> **Recorded data**:

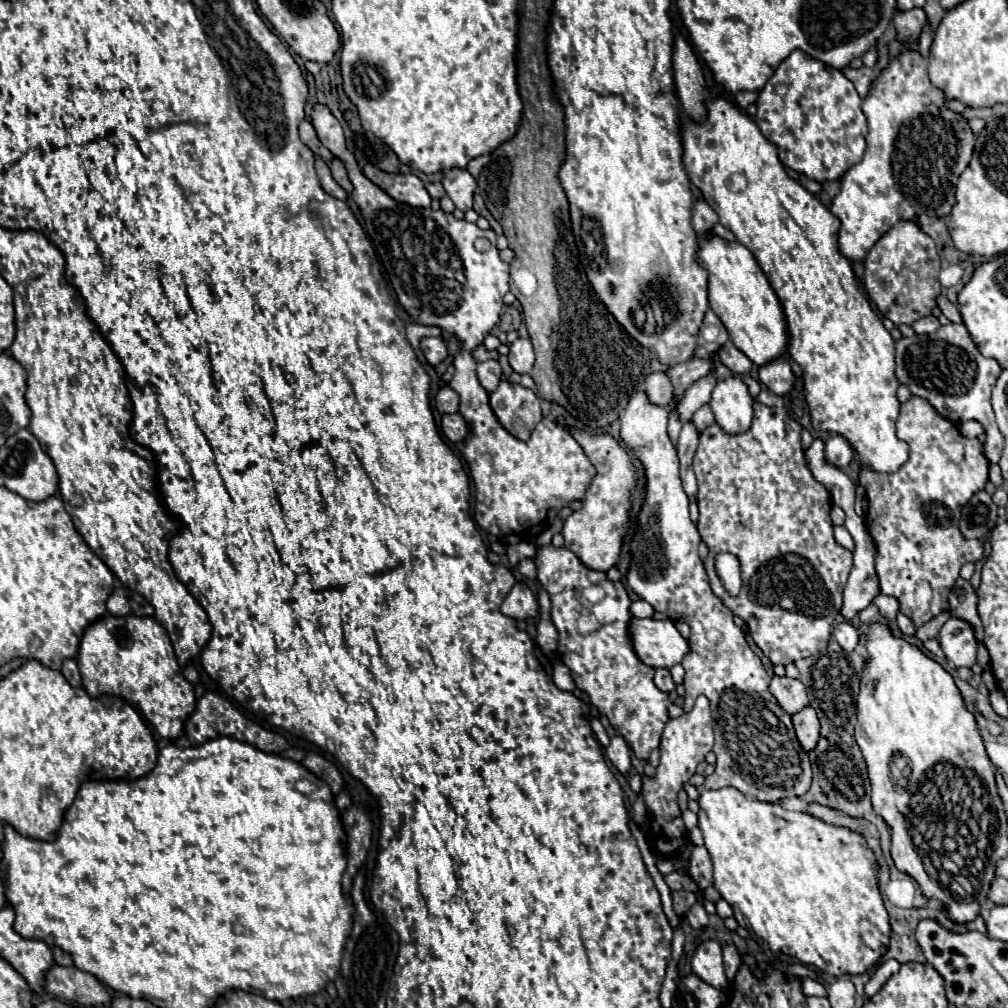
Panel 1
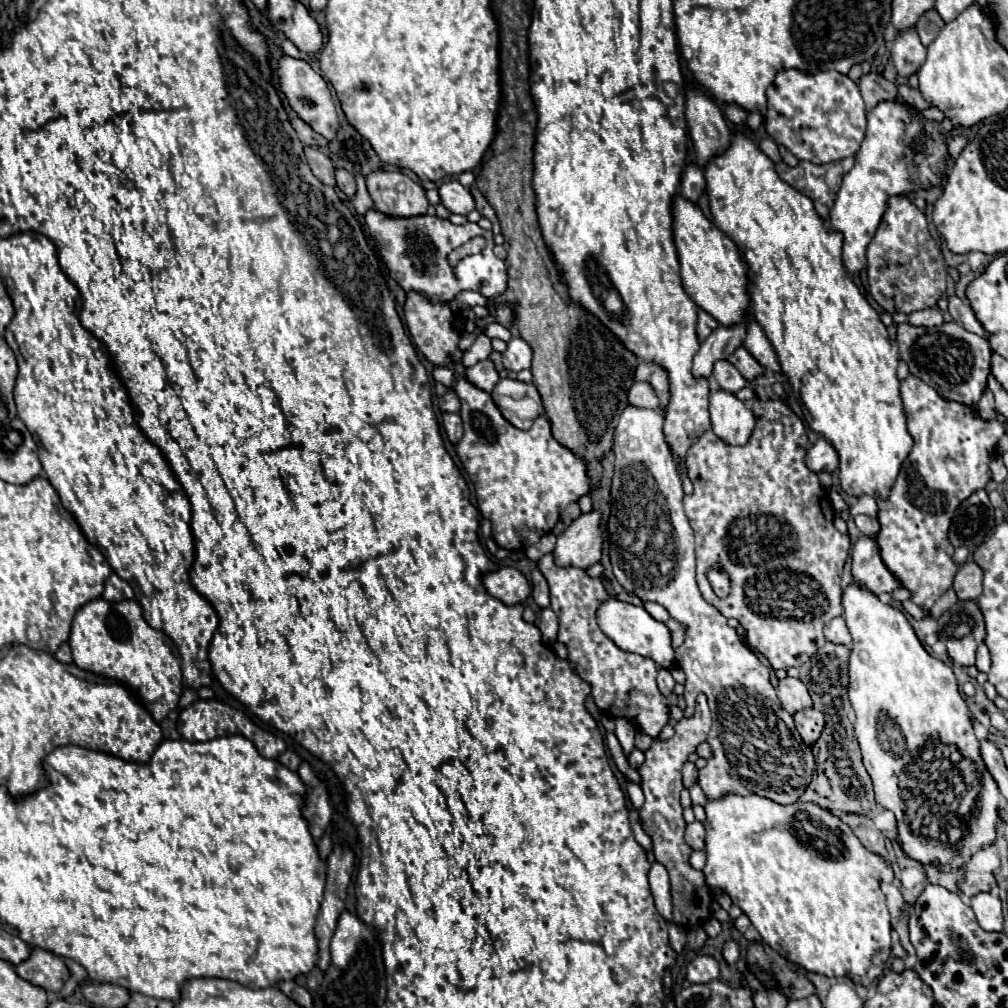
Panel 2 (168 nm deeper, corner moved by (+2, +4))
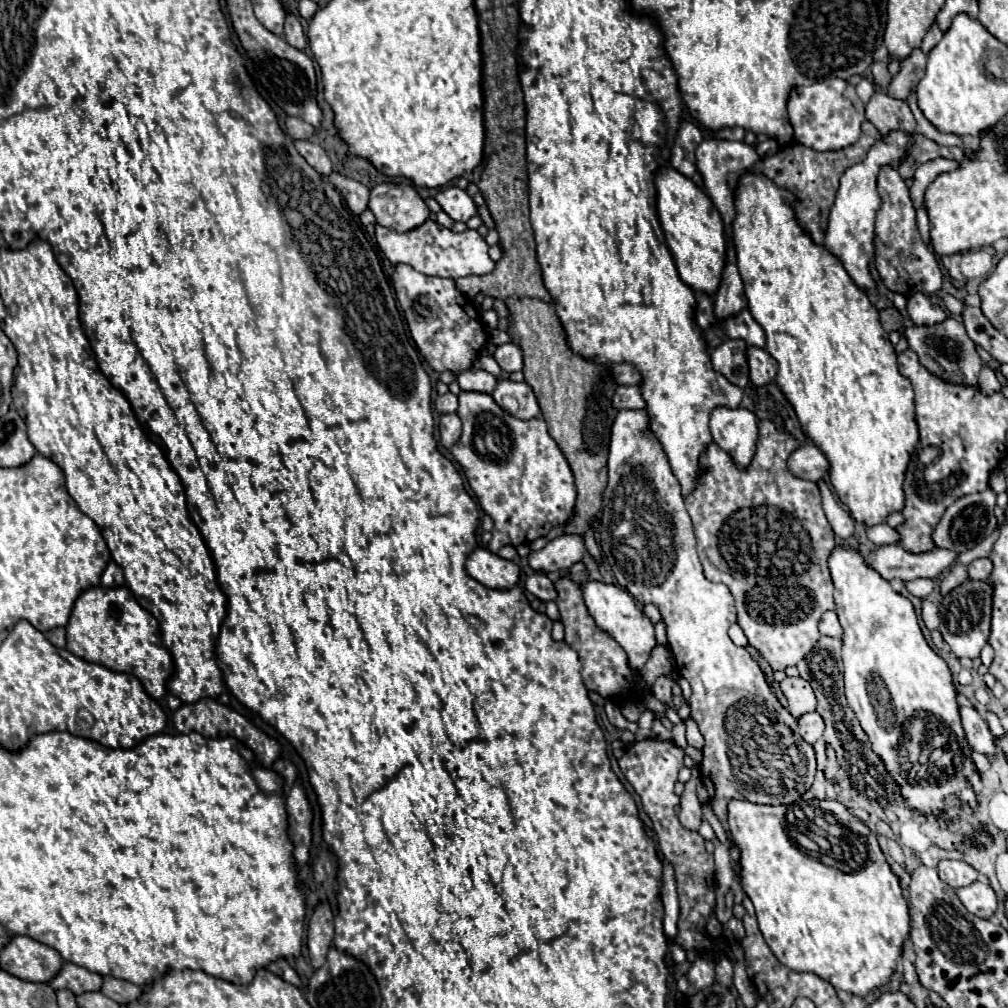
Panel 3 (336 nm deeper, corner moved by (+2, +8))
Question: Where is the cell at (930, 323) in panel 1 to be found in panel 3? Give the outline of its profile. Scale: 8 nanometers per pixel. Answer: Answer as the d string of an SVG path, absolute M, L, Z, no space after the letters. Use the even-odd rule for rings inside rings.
M919 292L907 300L907 312L915 326L933 326L947 318L947 314L941 306L935 306L929 300L929 296L919 294Z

> **Instructions for the task**:
Pictures aside, reproduce the listing above exactly.

> **Response to the exercise**:
Panel 1
Panel 2 (168 nm deeper, corner moved by (+2, +4))
Panel 3 (336 nm deeper, corner moved by (+2, +8))
Question: Where is the cell at (930, 323) in panel 1 to be found in panel 3? Give the outline of its profile. Scale: 8 nanometers per pixel. Answer: Answer as the d string of an SVG path, absolute M, L, Z, no space after the letters. Use the even-odd rule for rings inside rings.
M919 292L907 300L907 312L915 326L933 326L947 318L947 314L941 306L935 306L929 300L929 296L919 294Z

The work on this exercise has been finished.